I thought the history of the Amber Room was handled very well within the plot of the book. It felt as though Berry really went out of his way to include a good deal of historical fact and as someone who enjoys Russian history, I liked that. As a reader, I enjoyed that Berry managed to convey the information without having his characters turn into talking heads.

The fictional story itself was okay. Not great. Not awful, just okay, though it did really wane toward the end of the book. And let me clarify that by wane, I mean in interest. I felt the book went from having some pretty compelling, realistic characters to being off the charts absurd action.

The book ostensibly centers around the Cutler family, Rachel and Paul (divorced), their children and both of their deceased (and possibly murdered) parents. Truth be told, the Cutlers don't get the majority of the plot time.

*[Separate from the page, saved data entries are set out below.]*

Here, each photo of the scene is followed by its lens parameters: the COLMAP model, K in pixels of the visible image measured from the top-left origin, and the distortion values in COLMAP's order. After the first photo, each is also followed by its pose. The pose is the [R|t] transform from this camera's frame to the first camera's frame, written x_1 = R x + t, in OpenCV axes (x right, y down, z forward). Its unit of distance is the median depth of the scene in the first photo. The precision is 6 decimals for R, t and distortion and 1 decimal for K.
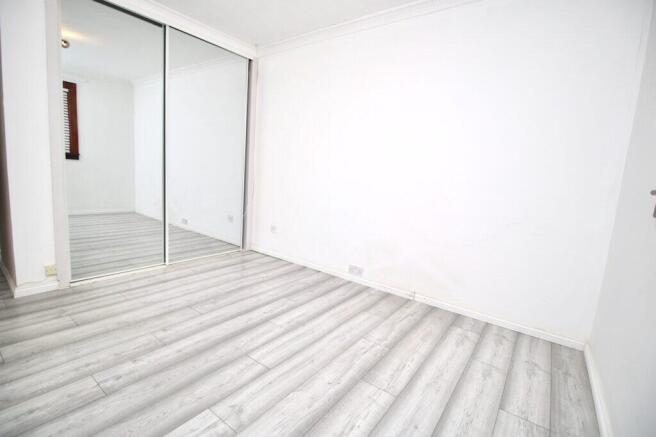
lens RADIAL K [[315.2, 0, 324.3], [0, 315.2, 217.5], [0, 0, 1]] dist [-0.023909, -0.000476]
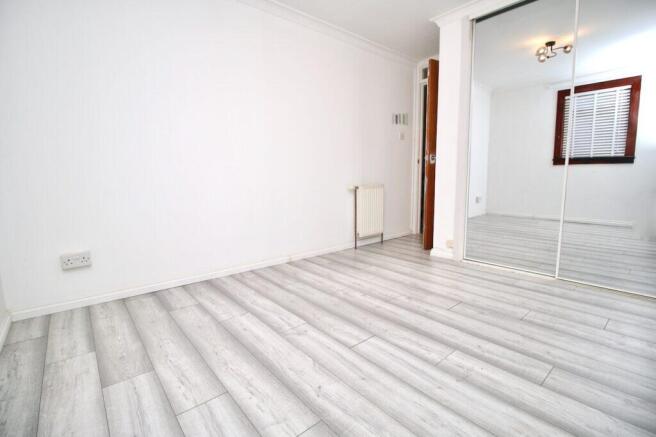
lens RADIAL K [[288.3, 0, 331.5], [0, 288.3, 213.8], [0, 0, 1]] dist [-0.014101, -0.000231]
pose [[-0.213688, 0.066317, -0.974648, 0.536742], [-0.132848, 0.986452, 0.096246, -0.020942], [0.967827, 0.150047, -0.201983, 0.794126]]
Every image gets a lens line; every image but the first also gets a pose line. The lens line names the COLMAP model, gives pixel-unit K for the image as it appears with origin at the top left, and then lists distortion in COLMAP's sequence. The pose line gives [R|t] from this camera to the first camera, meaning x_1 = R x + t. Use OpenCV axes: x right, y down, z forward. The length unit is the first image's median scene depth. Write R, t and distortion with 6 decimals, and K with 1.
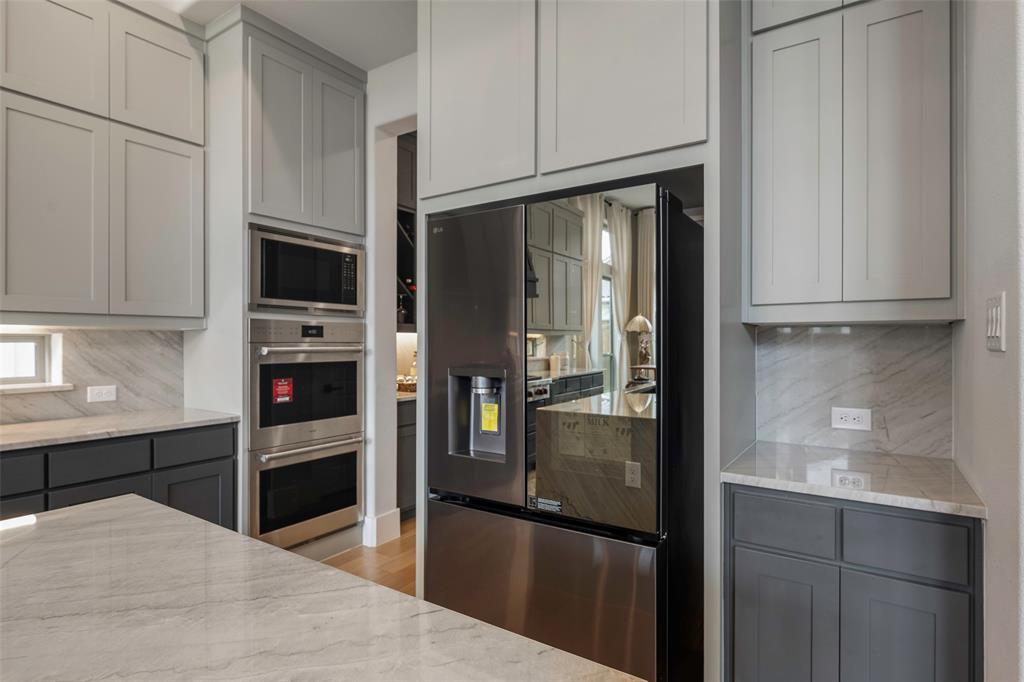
lens RADIAL K [[527.8, 0, 520.6], [0, 527.8, 340.9], [0, 0, 1]] dist [-0.003437, -0.000495]
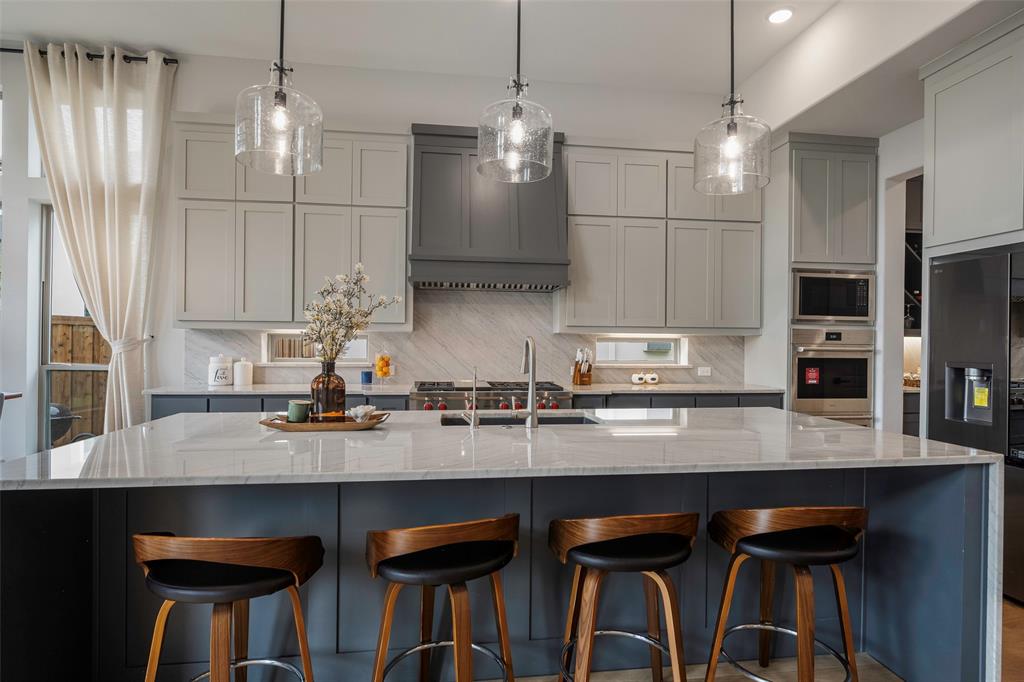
lens RADIAL K [[527.8, 0, 513.5], [0, 527.8, 342.8], [0, 0, 1]] dist [-0.003437, -0.000495]
pose [[0.649030, 0.009757, -0.760700, 0.141640], [-0.008846, 0.999947, 0.005278, -0.000844], [0.760711, 0.003303, 0.649082, -0.634299]]
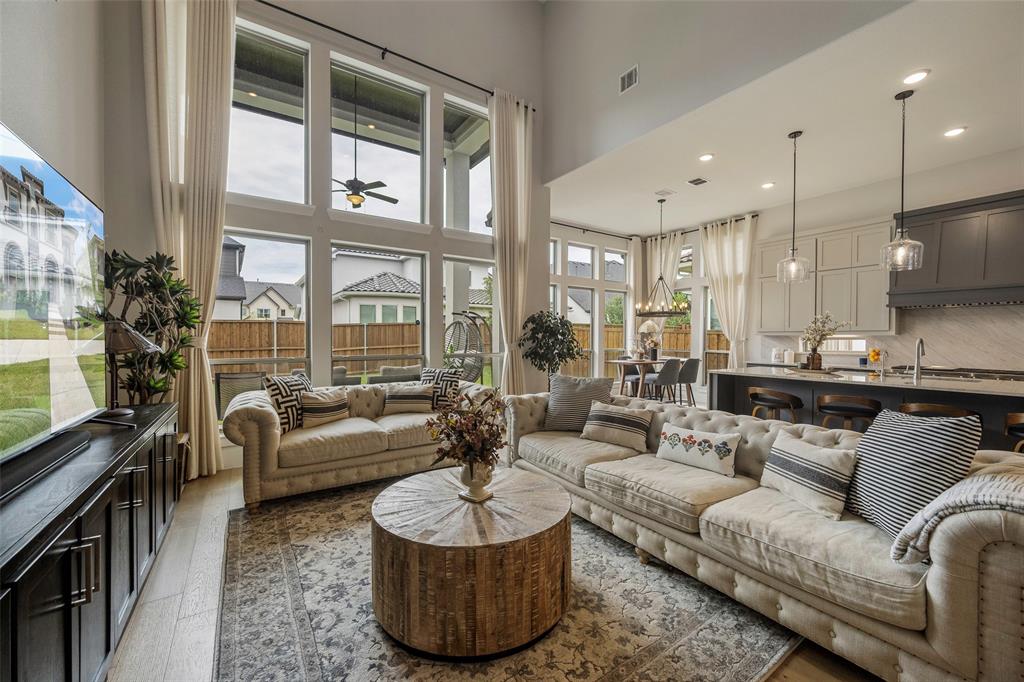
lens RADIAL K [[403.5, 0, 514.8], [0, 403.5, 341.4], [0, 0, 1]] dist [0.000194, -0.000176]
pose [[-0.388087, 0.006458, -0.921600, 1.333027], [-0.004012, 0.999954, 0.008697, -0.002227], [0.921614, 0.007073, -0.388044, -0.814439]]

There is a lot of plot involving this secret society of European billionaire art collectors and their staff.

All of the connections between the characters were messy. It seemed there was a push-pull between every set of characters. I'm not sure if that was realistic, or just sloppy. Most of the characters were working on their own agendas. I found it interesting that while the male characters could quite cheerfully smile and laugh with each other and then turn around and stab one another in the back, none of them ever seemed to take it personally. The female characters were every bit as self-involved and murderous, but the readers were often privy to them thinking of each other as bitches and whores. That didn't particularly impress me.

The historical perspective on the Amber Room was well done. All in all, it was a decent read even if I did roll an eye or two toward the end.